PASSAGE PROVIDED:
The respondent opposes the application.
The parties
[2]
The
first applicant is the wife of the second applicant. The applicants
have been occupying the premises from 1 March 2024 in terms
of a
lease agreement entered into by and between them and the respondent.
The respondent is the owner of the premises.
Background facts
[3]
The
lease was for a period of twelve months. In May 2024 the
applicants defaulted with their monthly rental payment. In the
absence of the second applicant who is currently in custody awaiting
trial, on 30 May 2024 the first applicant received a letter
from
Hopgood Attorneys Inc, the attorneys of the respondent, wherein she
was given until 31 May 2024 to settle her rental payment.
The letter
also notified her that the rental for the month of June 2024 was due
on 1 June 2024. Furthermore, she was informed that
should she fail or
refuse to make the payments of the rental for May and June 2024, the
lease agreement is terminated and she should
vacate the premises and
all other occupants by the close of business of 7 June 2024. The
first applicant was also notified
that in the event she failed to
remedy the breach by settling the rental payments and failed to
vacate the premises, the respondent’s
attorneys held
instructions to proceed with an application for eviction, rental
interdict and summons against her.
[4]
The
first applicant did not pay rental for the months of May and June
2024. However, she promised to pay. She remained
in the
premises. On 11 June 2024 she went to visit her brother-in-law,
Mr Sulieman Essack and his family in Modimolle. While
she was in
Modimolle, her other brother-in-law, Mr Yousha Essack resided in the
premises.
[5]
On 12
June 2024, Mr Yousha Essack arrived at the premises and found three
African men. They claimed to be plumbers and electricians
but they
did not have any equipment with them. They remained in the
house using the facilities unrestricted when Mr Yousha
Essack slept
in one of the rooms. Eventually they left and slept in the bakkie and
returned every morning.

SOURCE MATERIAL:
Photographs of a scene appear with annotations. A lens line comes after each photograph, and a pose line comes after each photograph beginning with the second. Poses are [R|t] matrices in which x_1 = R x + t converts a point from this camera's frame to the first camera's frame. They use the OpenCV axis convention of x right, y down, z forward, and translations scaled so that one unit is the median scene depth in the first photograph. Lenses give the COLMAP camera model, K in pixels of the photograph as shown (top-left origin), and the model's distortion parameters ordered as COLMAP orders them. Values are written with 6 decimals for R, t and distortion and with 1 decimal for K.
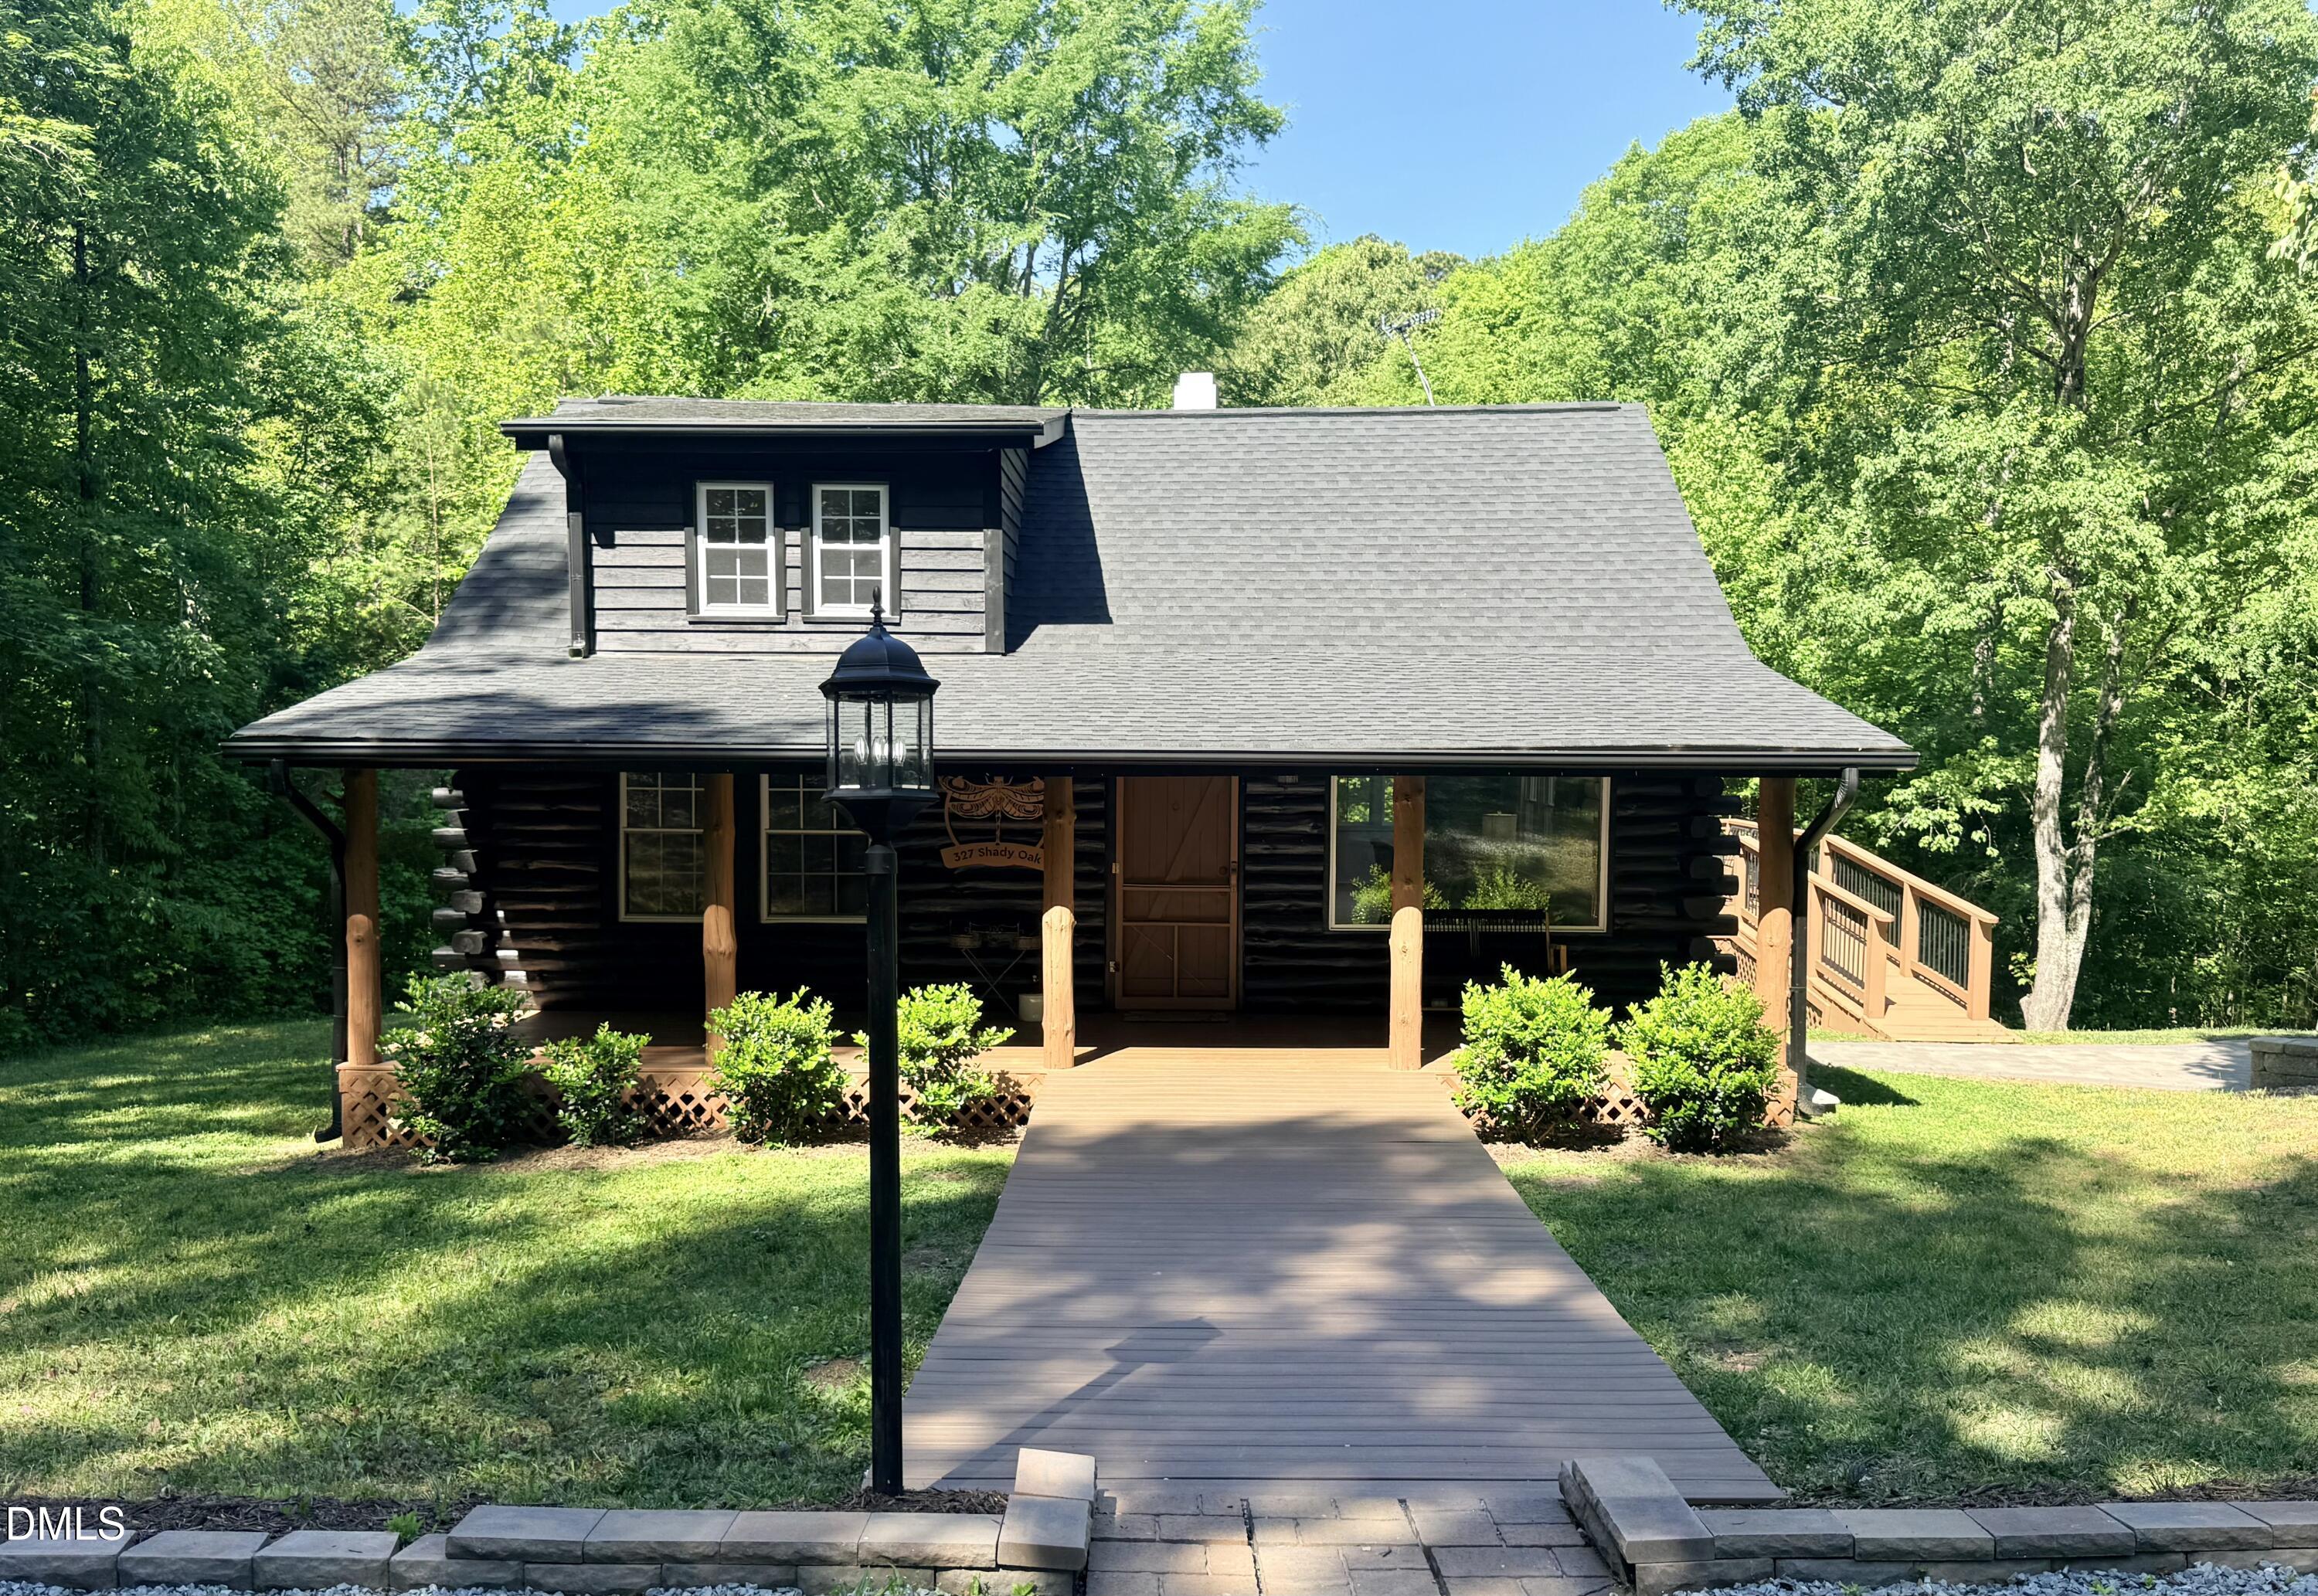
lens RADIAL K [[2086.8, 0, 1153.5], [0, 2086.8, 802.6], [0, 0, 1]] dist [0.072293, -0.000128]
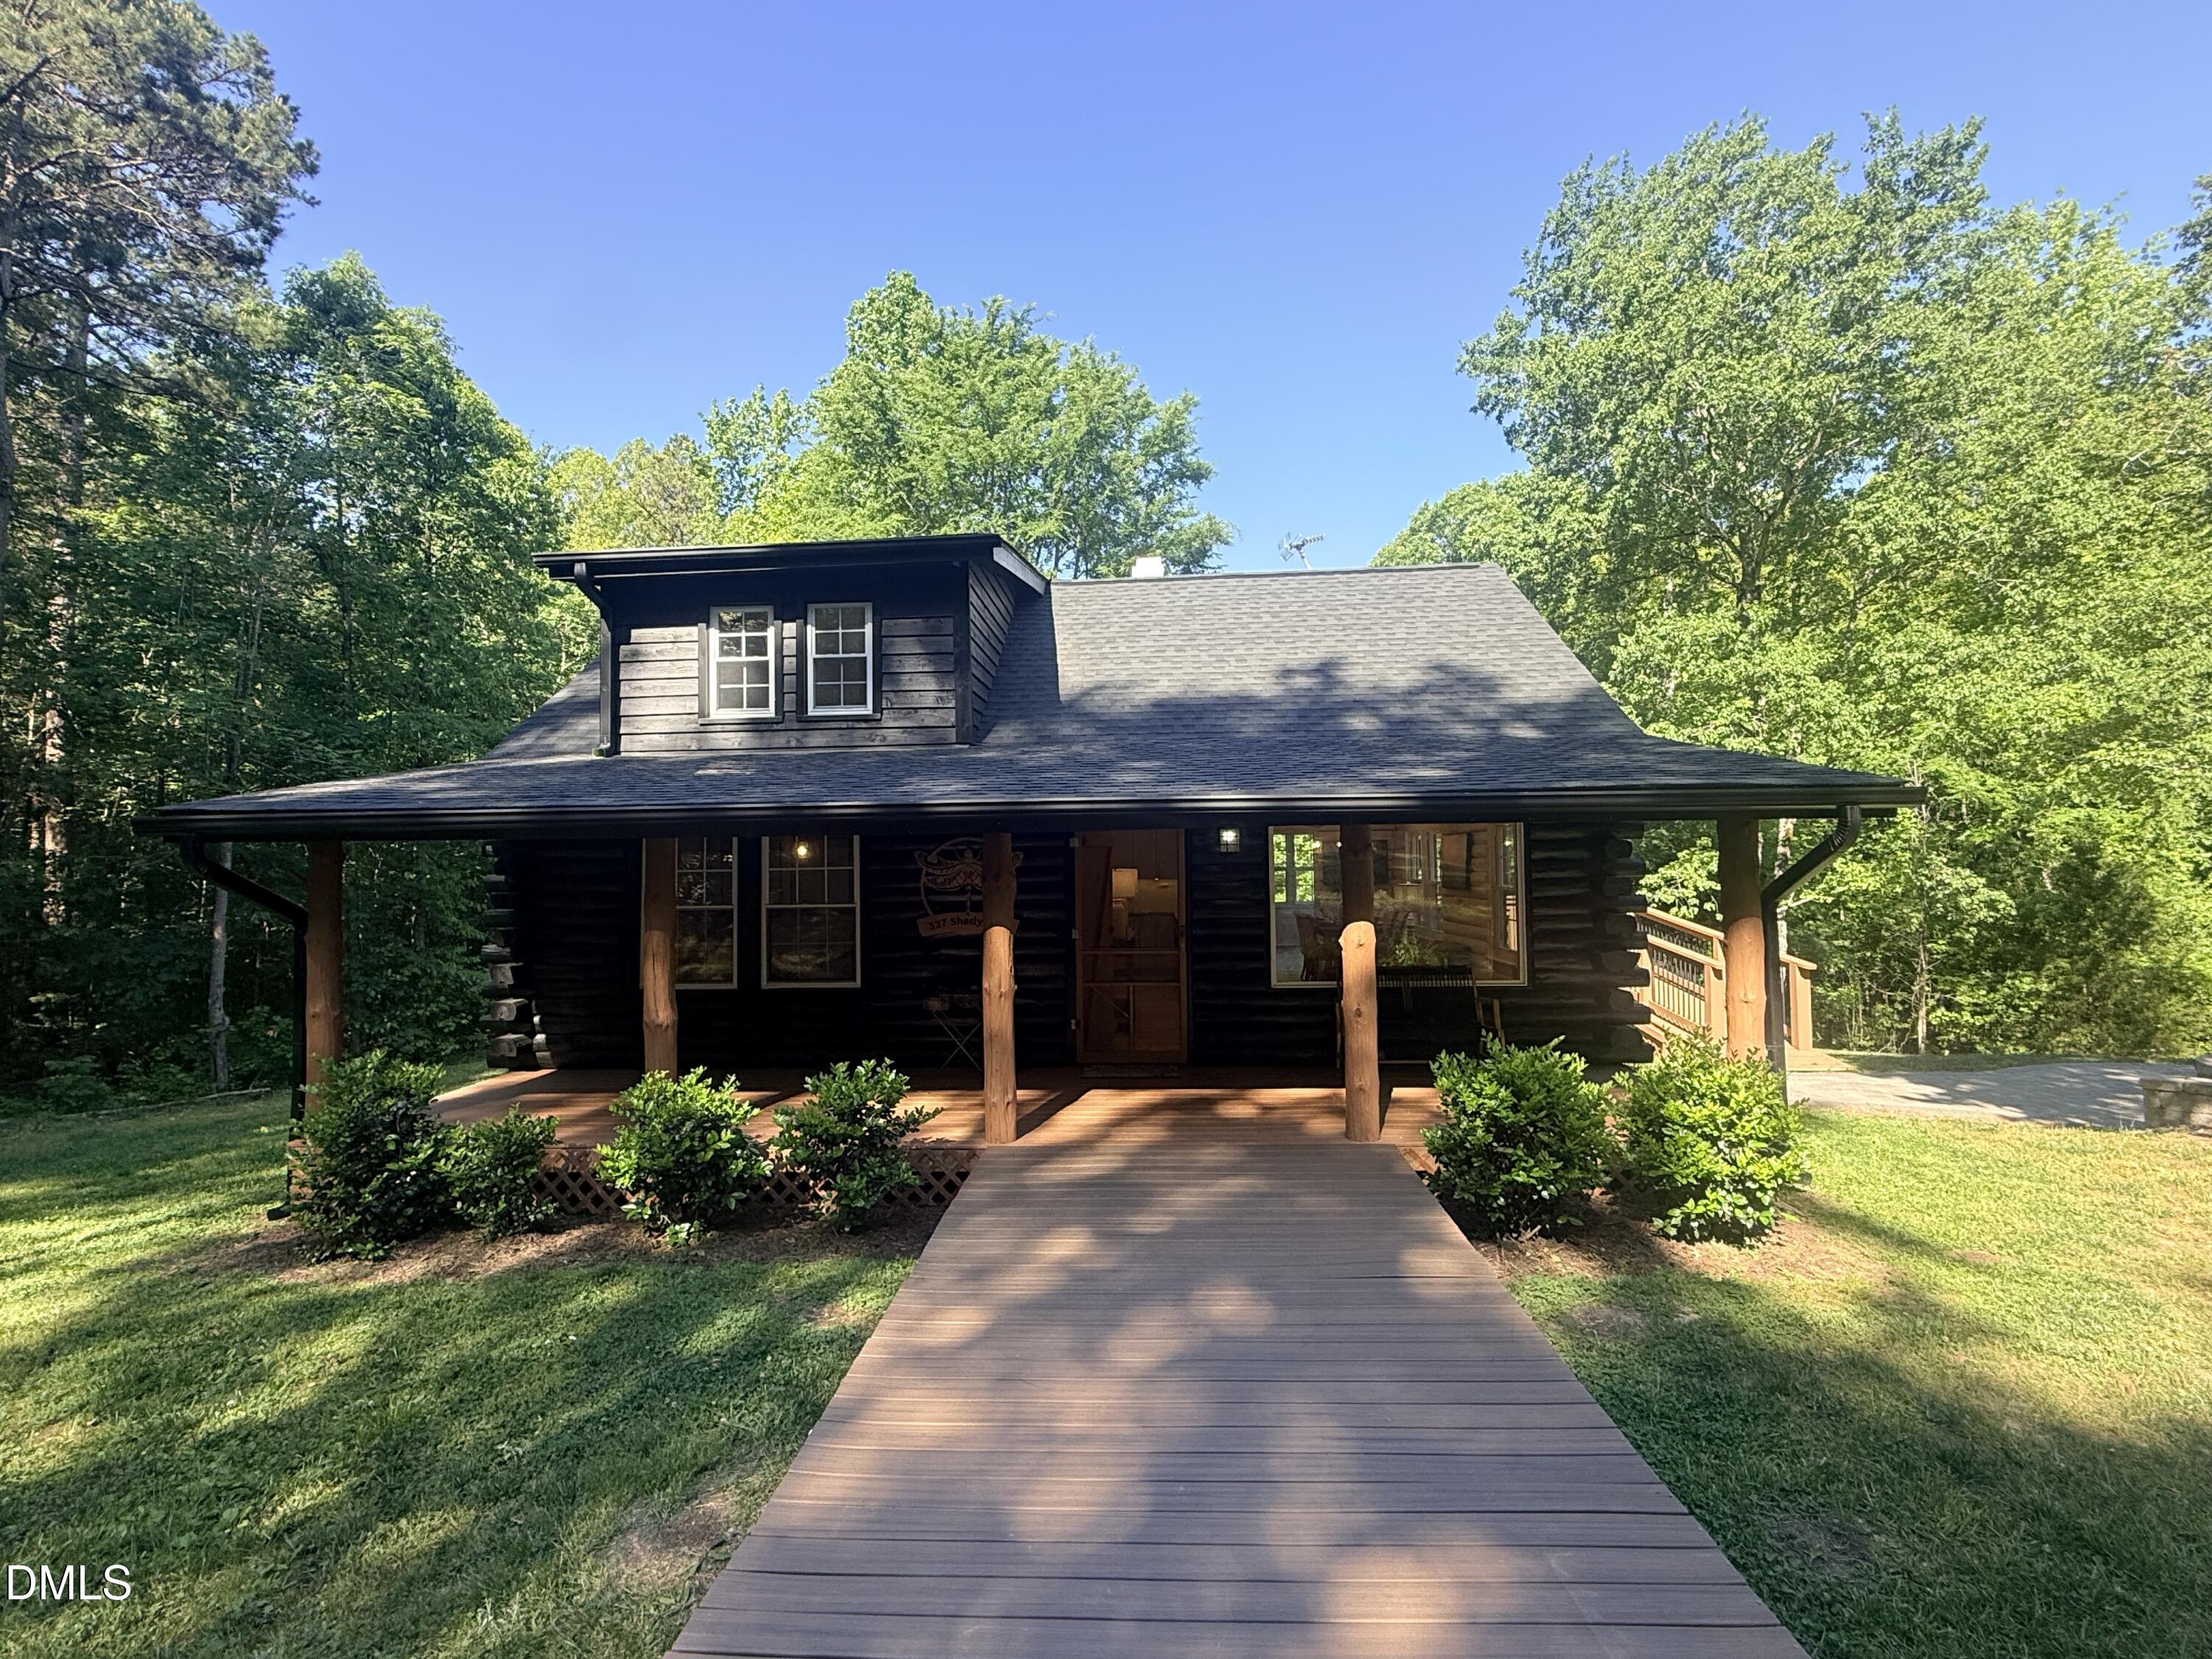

TASK INSTRUCTIONS: Set down the whole lease dispute excerpt above word for word.

ANSWER AREA:
The respondent opposes the application.
The parties
[2]
The
first applicant is the wife of the second applicant. The applicants
have been occupying the premises from 1 March 2024 in terms
of a
lease agreement entered into by and between them and the respondent.
The respondent is the owner of the premises.
Background facts
[3]
The
lease was for a period of twelve months. In May 2024 the
applicants defaulted with their monthly rental payment. In the
absence of the second applicant who is currently in custody awaiting
trial, on 30 May 2024 the first applicant received a letter
from
Hopgood Attorneys Inc, the attorneys of the respondent, wherein she
was given until 31 May 2024 to settle her rental payment.
The letter
also notified her that the rental for the month of June 2024 was due
on 1 June 2024. Furthermore, she was informed that
should she fail or
refuse to make the payments of the rental for May and June 2024, the
lease agreement is terminated and she should
vacate the premises and
all other occupants by the close of business of 7 June 2024. The
first applicant was also notified
that in the event she failed to
remedy the breach by settling the rental payments and failed to
vacate the premises, the respondent’s
attorneys held
instructions to proceed with an application for eviction, rental
interdict and summons against her.
[4]
The
first applicant did not pay rental for the months of May and June
2024. However, she promised to pay. She remained
in the
premises. On 11 June 2024 she went to visit her brother-in-law,
Mr Sulieman Essack and his family in Modimolle. While
she was in
Modimolle, her other brother-in-law, Mr Yousha Essack resided in the
premises.
[5]
On 12
June 2024, Mr Yousha Essack arrived at the premises and found three
African men. They claimed to be plumbers and electricians
but they
did not have any equipment with them. They remained in the
house using the facilities unrestricted when Mr Yousha
Essack slept
in one of the rooms. Eventually they left and slept in the bakkie and
returned every morning.